Free-to-Use, Unless You Are a Cloud Provider (The New Strategy?)

On the heels of my talk about the current licensing challenges to single-vendor open source firms, I want to discuss the resulting strategy for vendors selling to developers.

Single-vendor open source firms go to market by providing software they developed to the world under an open source license. The goal is to create a large non-paying user base, from which customers are acquired using a variety of incentives. One type of single-vendor open source projects are application component projects like MongoDB (a NoSQL database) or Confluent Platform (a stream processing platform based on Apache Kafka). It is these types of companies which ran into licensing problems.

Single-vendor open source firms typically use an aggressive copyleft license like the AGPLv3 to make it unattractive to compete with them. However, to drive adoption, some of these firms decided to license at least those parts of their software permissively that are touched by application code.

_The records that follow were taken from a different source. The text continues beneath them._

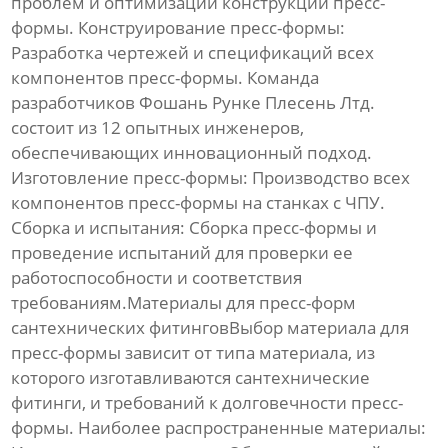
проблем и оптимизации конструкции пресс-
формы.
Конструирование пресс-формы:
Разработка чертежей и спецификаций всех
компонентов пресс-формы. Команда
разработчиков Фошань Рунке Плесень Лтд.
состоит из 12 опытных инженеров,
обеспечивающих инновационный подход.
Изготовление пресс-формы:
Производство всех
компонентов пресс-формы на станках с ЧПУ.
Сборка и испытания:
Сборка пресс-формы и
проведение испытаний для проверки ее
работоспособности и соответствия
требованиям.Материалы для пресс-форм
сантехнических фитинговВыбор материала для
пресс-формы зависит от типа материала, из
которого изготавливаются сантехнические
фитинги, и требований к долговечности пресс-
формы. Наиболее распространенные материалы: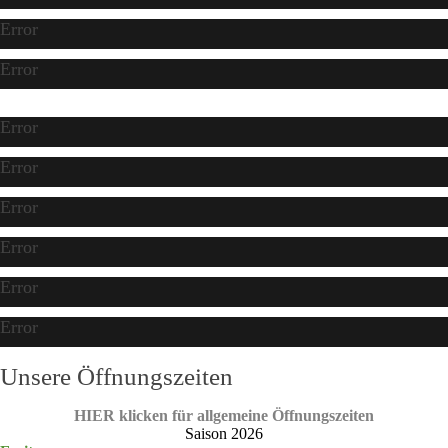
Error
Error
Error
Error
Error
Error
Error
Error
Unsere Öffnungszeiten
HIER klicken für allgemeine Öffnungszeiten
Saison 2026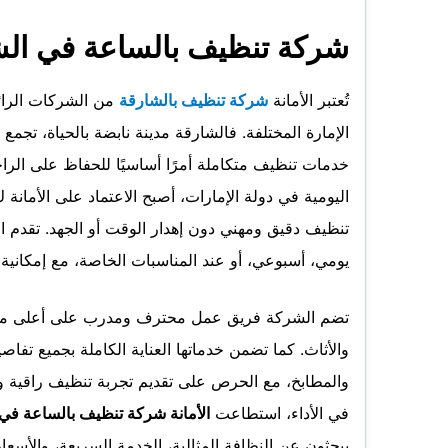
شركة تنظيف بالساعة في الش
تُعتبر الأمانة
شركة تنظيف بالشارقة
من الشركات الرائد
الإمارة المختلفة. فالشارقة مدينة نابضة بالحياة، تجمع 
خدمات تنظيف متكاملة أمرًا أساسيًا للحفاظ على الراح
اليومية في دولة الإمارات، أصبح الاعتماد على الأمانة 
تنظيف دقيق ومهني دون إهدار الوقت أو الجهد. تقدم 
يومي، أسبوعي، أو عند المناسبات الخاصة، مع إمكانية 
تضم الشركة فريق عمل محترف ومدرب على أعلى مستوى
والأثاث. كما تضمن خدماتها العناية الكاملة بجميع تفا
والمطابخ، مع الحرص على تقديم تجربة تنظيف راقية ونتا
في الأداء، استطاعت
الأمانة شركة تنظيف بالساعة في
يبحثون عن النظافة المثالية، الخدمة السريعة، والأسعار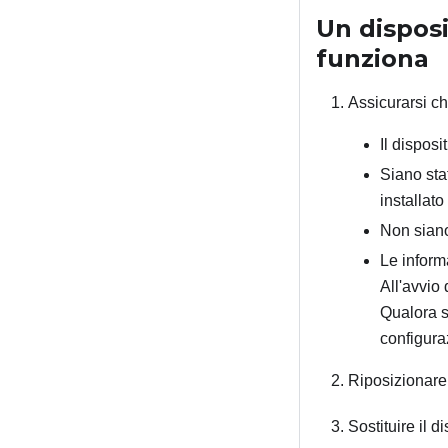
Un dispos
funziona
Assicurarsi ch
Il dispos
Siano stat
installato
Non siano 
Le inform
All'avvio 
Qualora s
configura
Riposizionare 
Sostituire il d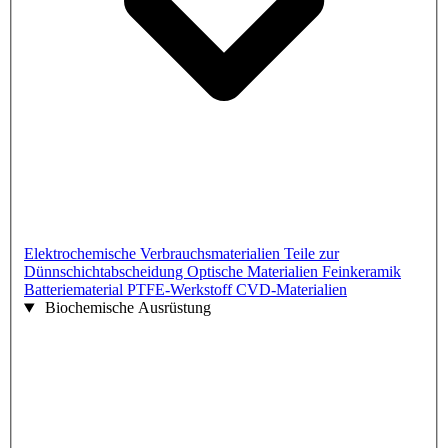
Elektrochemische Verbrauchsmaterialien
Teile zur
Dünnschichtabscheidung
Optische Materialien
Feinkeramik
Batteriematerial
PTFE-Werkstoff
CVD-Materialien
Biochemische Ausrüstung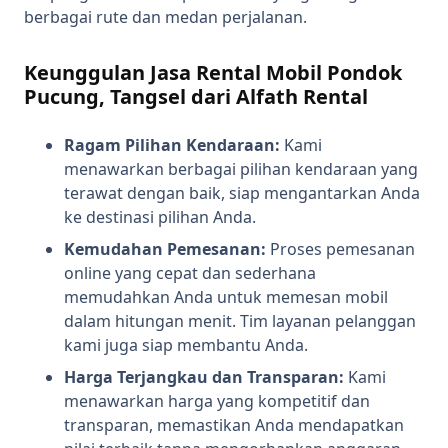
berbagai rute dan medan perjalanan.
Keunggulan Jasa Rental Mobil Pondok
Pucung, Tangsel dari Alfath Rental
Ragam Pilihan Kendaraan:
Kami
menawarkan berbagai pilihan kendaraan yang
terawat dengan baik, siap mengantarkan Anda
ke destinasi pilihan Anda.
Kemudahan Pemesanan:
Proses pemesanan
online yang cepat dan sederhana
memudahkan Anda untuk memesan mobil
dalam hitungan menit. Tim layanan pelanggan
kami juga siap membantu Anda.
Harga Terjangkau dan Transparan:
Kami
menawarkan harga yang kompetitif dan
transparan, memastikan Anda mendapatkan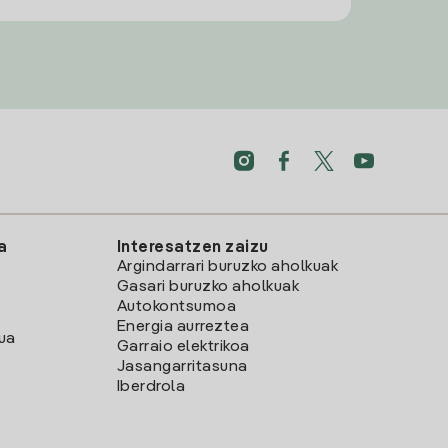
a
Interesatzen zaizu
Argindarrari buruzko aholkuak
Gasari buruzko aholkuak
Autokontsumoa
Energia aurreztea
lua
Garraio elektrikoa
Jasangarritasuna
Iberdrola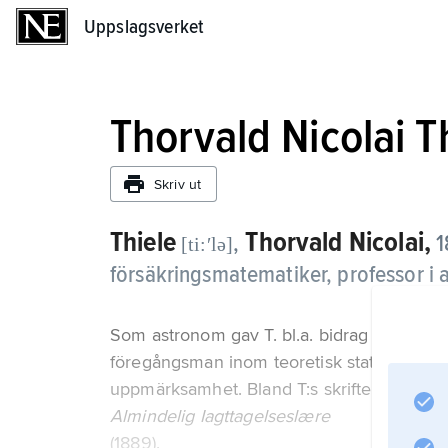
Uppslagsverket
Uppslagsverket
Thorvald Nicolai T
Skriv ut
Thiele
Thorvald Nicolai,
,
1
[ti:ʹlə]
försäkringsmatematiker, professor i
Som astronom gav T. bl.a. bidrag till berä
föregångsman inom teoretisk statistik. Hans 
uppmärksamhet. Bland T:s skrifter märks
Almindelig Iagttagelseslære
(1889).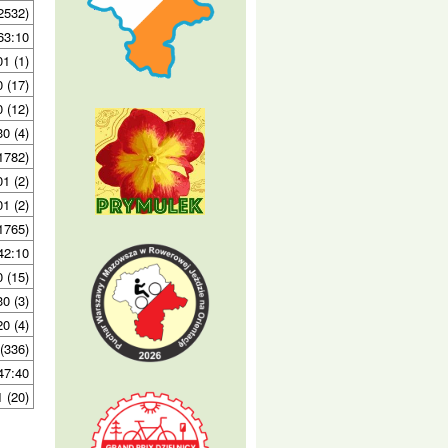
2532)
63:10
01 (1)
 (17)
 (12)
30 (4)
1782)
01 (2)
01 (2)
1765)
42:10
0 (15)
30 (3)
20 (4)
(336)
47:40
1 (20)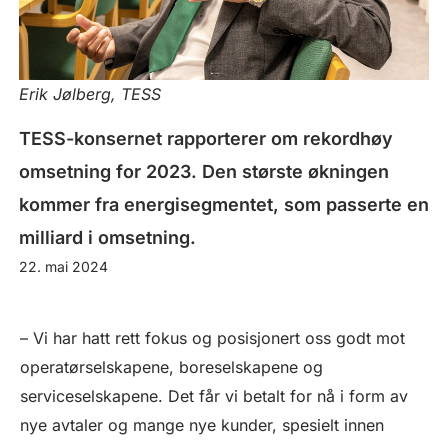
Erik Jølberg, TESS
TESS-konsernet rapporterer om rekordhøy
omsetning for 2023. Den største økningen
kommer fra energisegmentet, som passerte en
milliard i omsetning.
22. mai 2024
– Vi har hatt rett fokus og posisjonert oss godt mot
operatørselskapene, boreselskapene og
serviceselskapene. Det får vi betalt for nå i form av
nye avtaler og mange nye kunder, spesielt innen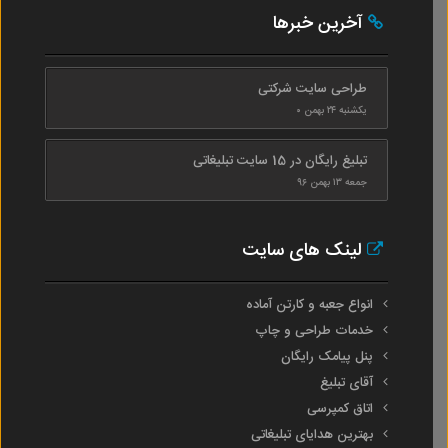
آخرین خبرها
طراحی سایت شرکتی
یکشنبه ۲۴ بهمن ۰
تبلیغ رایگان در 15 سایت تبلیغاتی
جمعه ۱۳ بهمن ۹۶
لینک های سایت
انواع جعبه و کارتن آماده
خدمات طراحی و چاپ
پنل پیامک رایگان
آقای تبلیغ
اتاق کمپرسی
بهترین هدایای تبلیغاتی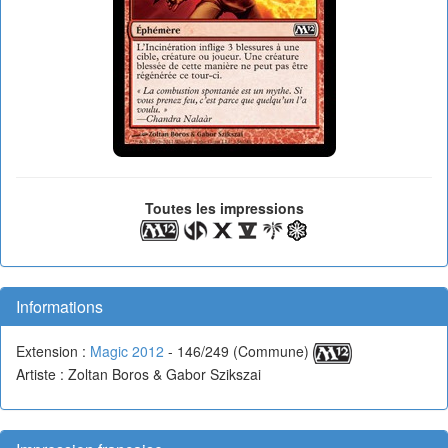
Toutes les impressions
Informations
Extension :
Magic 2012
- 146/249 (Commune)
Artiste : Zoltan Boros & Gabor Szikszai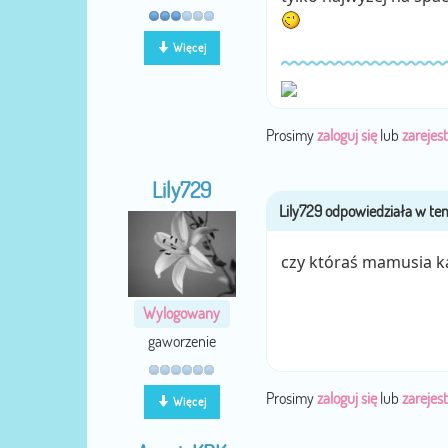
Więcej
Prosimy
zaloguj się
lub
zarejest
Lily729
czy któraś mamusia k
Wylogowany
gaworzenie
Prosimy
zaloguj się
lub
zarejest
Więcej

This permissive licensing not only drove developer adoption, but also allowed cloud providers to compete with the vendor by offering the software as a service. Firms like MongoDB and Redis Labs responded with a license change that can be succinctly reduced to this (imaginary) license:

This code is licensed to you under the Apache Software License 2.0 unless you are a cloud provider, in case of which you are not allowed to use it.

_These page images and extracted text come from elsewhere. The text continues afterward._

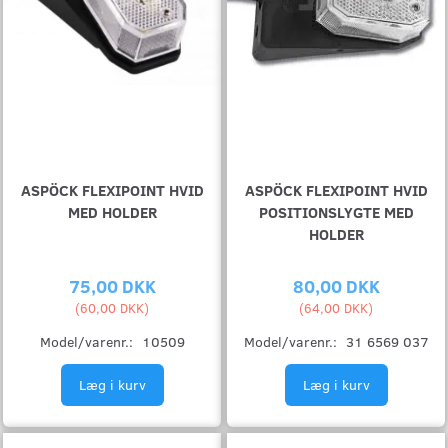
ASPÖCK FLEXIPOINT HVID
ASPÖCK FLEXIPOINT HVID
MED HOLDER
POSITIONSLYGTE MED
HOLDER
75,00 DKK
80,00 DKK
(
60,00 DKK
)
(
64,00 DKK
)
Model/varenr.:
10509
Model/varenr.:
31 6569 037
Læg i kurv
Læg i kurv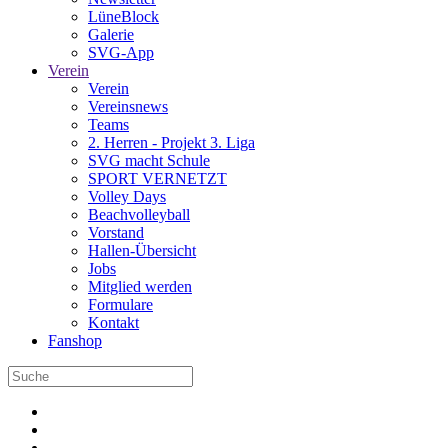
LüneBlock
Galerie
SVG-App
Verein
Verein
Vereinsnews
Teams
2. Herren - Projekt 3. Liga
SVG macht Schule
SPORT VERNETZT
Volley Days
Beachvolleyball
Vorstand
Hallen-Übersicht
Jobs
Mitglied werden
Formulare
Kontakt
Fanshop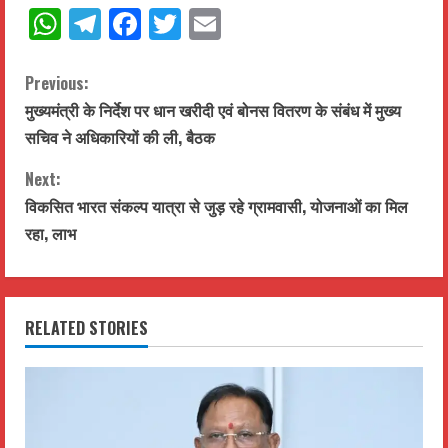
WhatsApp
Telegram
Facebook
Twitter
Email
C
Previous:
मुख्यमंत्री के निर्देश पर धान खरीदी एवं बोनस वितरण के संबंध में मुख्य
o
सचिव ने अधिकारियों की ली, बैठक
n
Next:
t
विकसित भारत संकल्प यात्रा से जुड़ रहे ग्रामवासी, योजनाओं का मिल
रहा, लाभ
i
n
RELATED STORIES
u
e
R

This is not an open source license, which created a backlash by the open source community at large. Nevertheless, it does the job: Application developers can use the software without fear, and cloud providers cannot use it to compete.

Does this have to remain the only license? I don’t think so. At some point of time, the vendor’s primary concern will switch from adoption (growth) to conversion (revenue). Then, the vendor will change to an aggressive copyleft license. This will still keep competition away but also force developers to either open source their applications, or to abandon the single-vendor open source, or to pay for a commercial license.

This then is the new licensing playbook of software firms who are developing and selling application components to developers:

  1. Use a proprietary license that drives adoption with developers but prevents competition from cloud providers
  2. As the market is maturing, switch to an aggressive copyleft license to convert users either into customers or ex-users

Clearly, before step 2, these are not open source firms, but rather traditional proprietary software firms trying to utilize some of the benefits of open source.

The approach may strike some as evil. If transparently communicated from the beginning, however, developers get a chance to understand what will happen to them, and then I think this approach is an acceptable business strategy.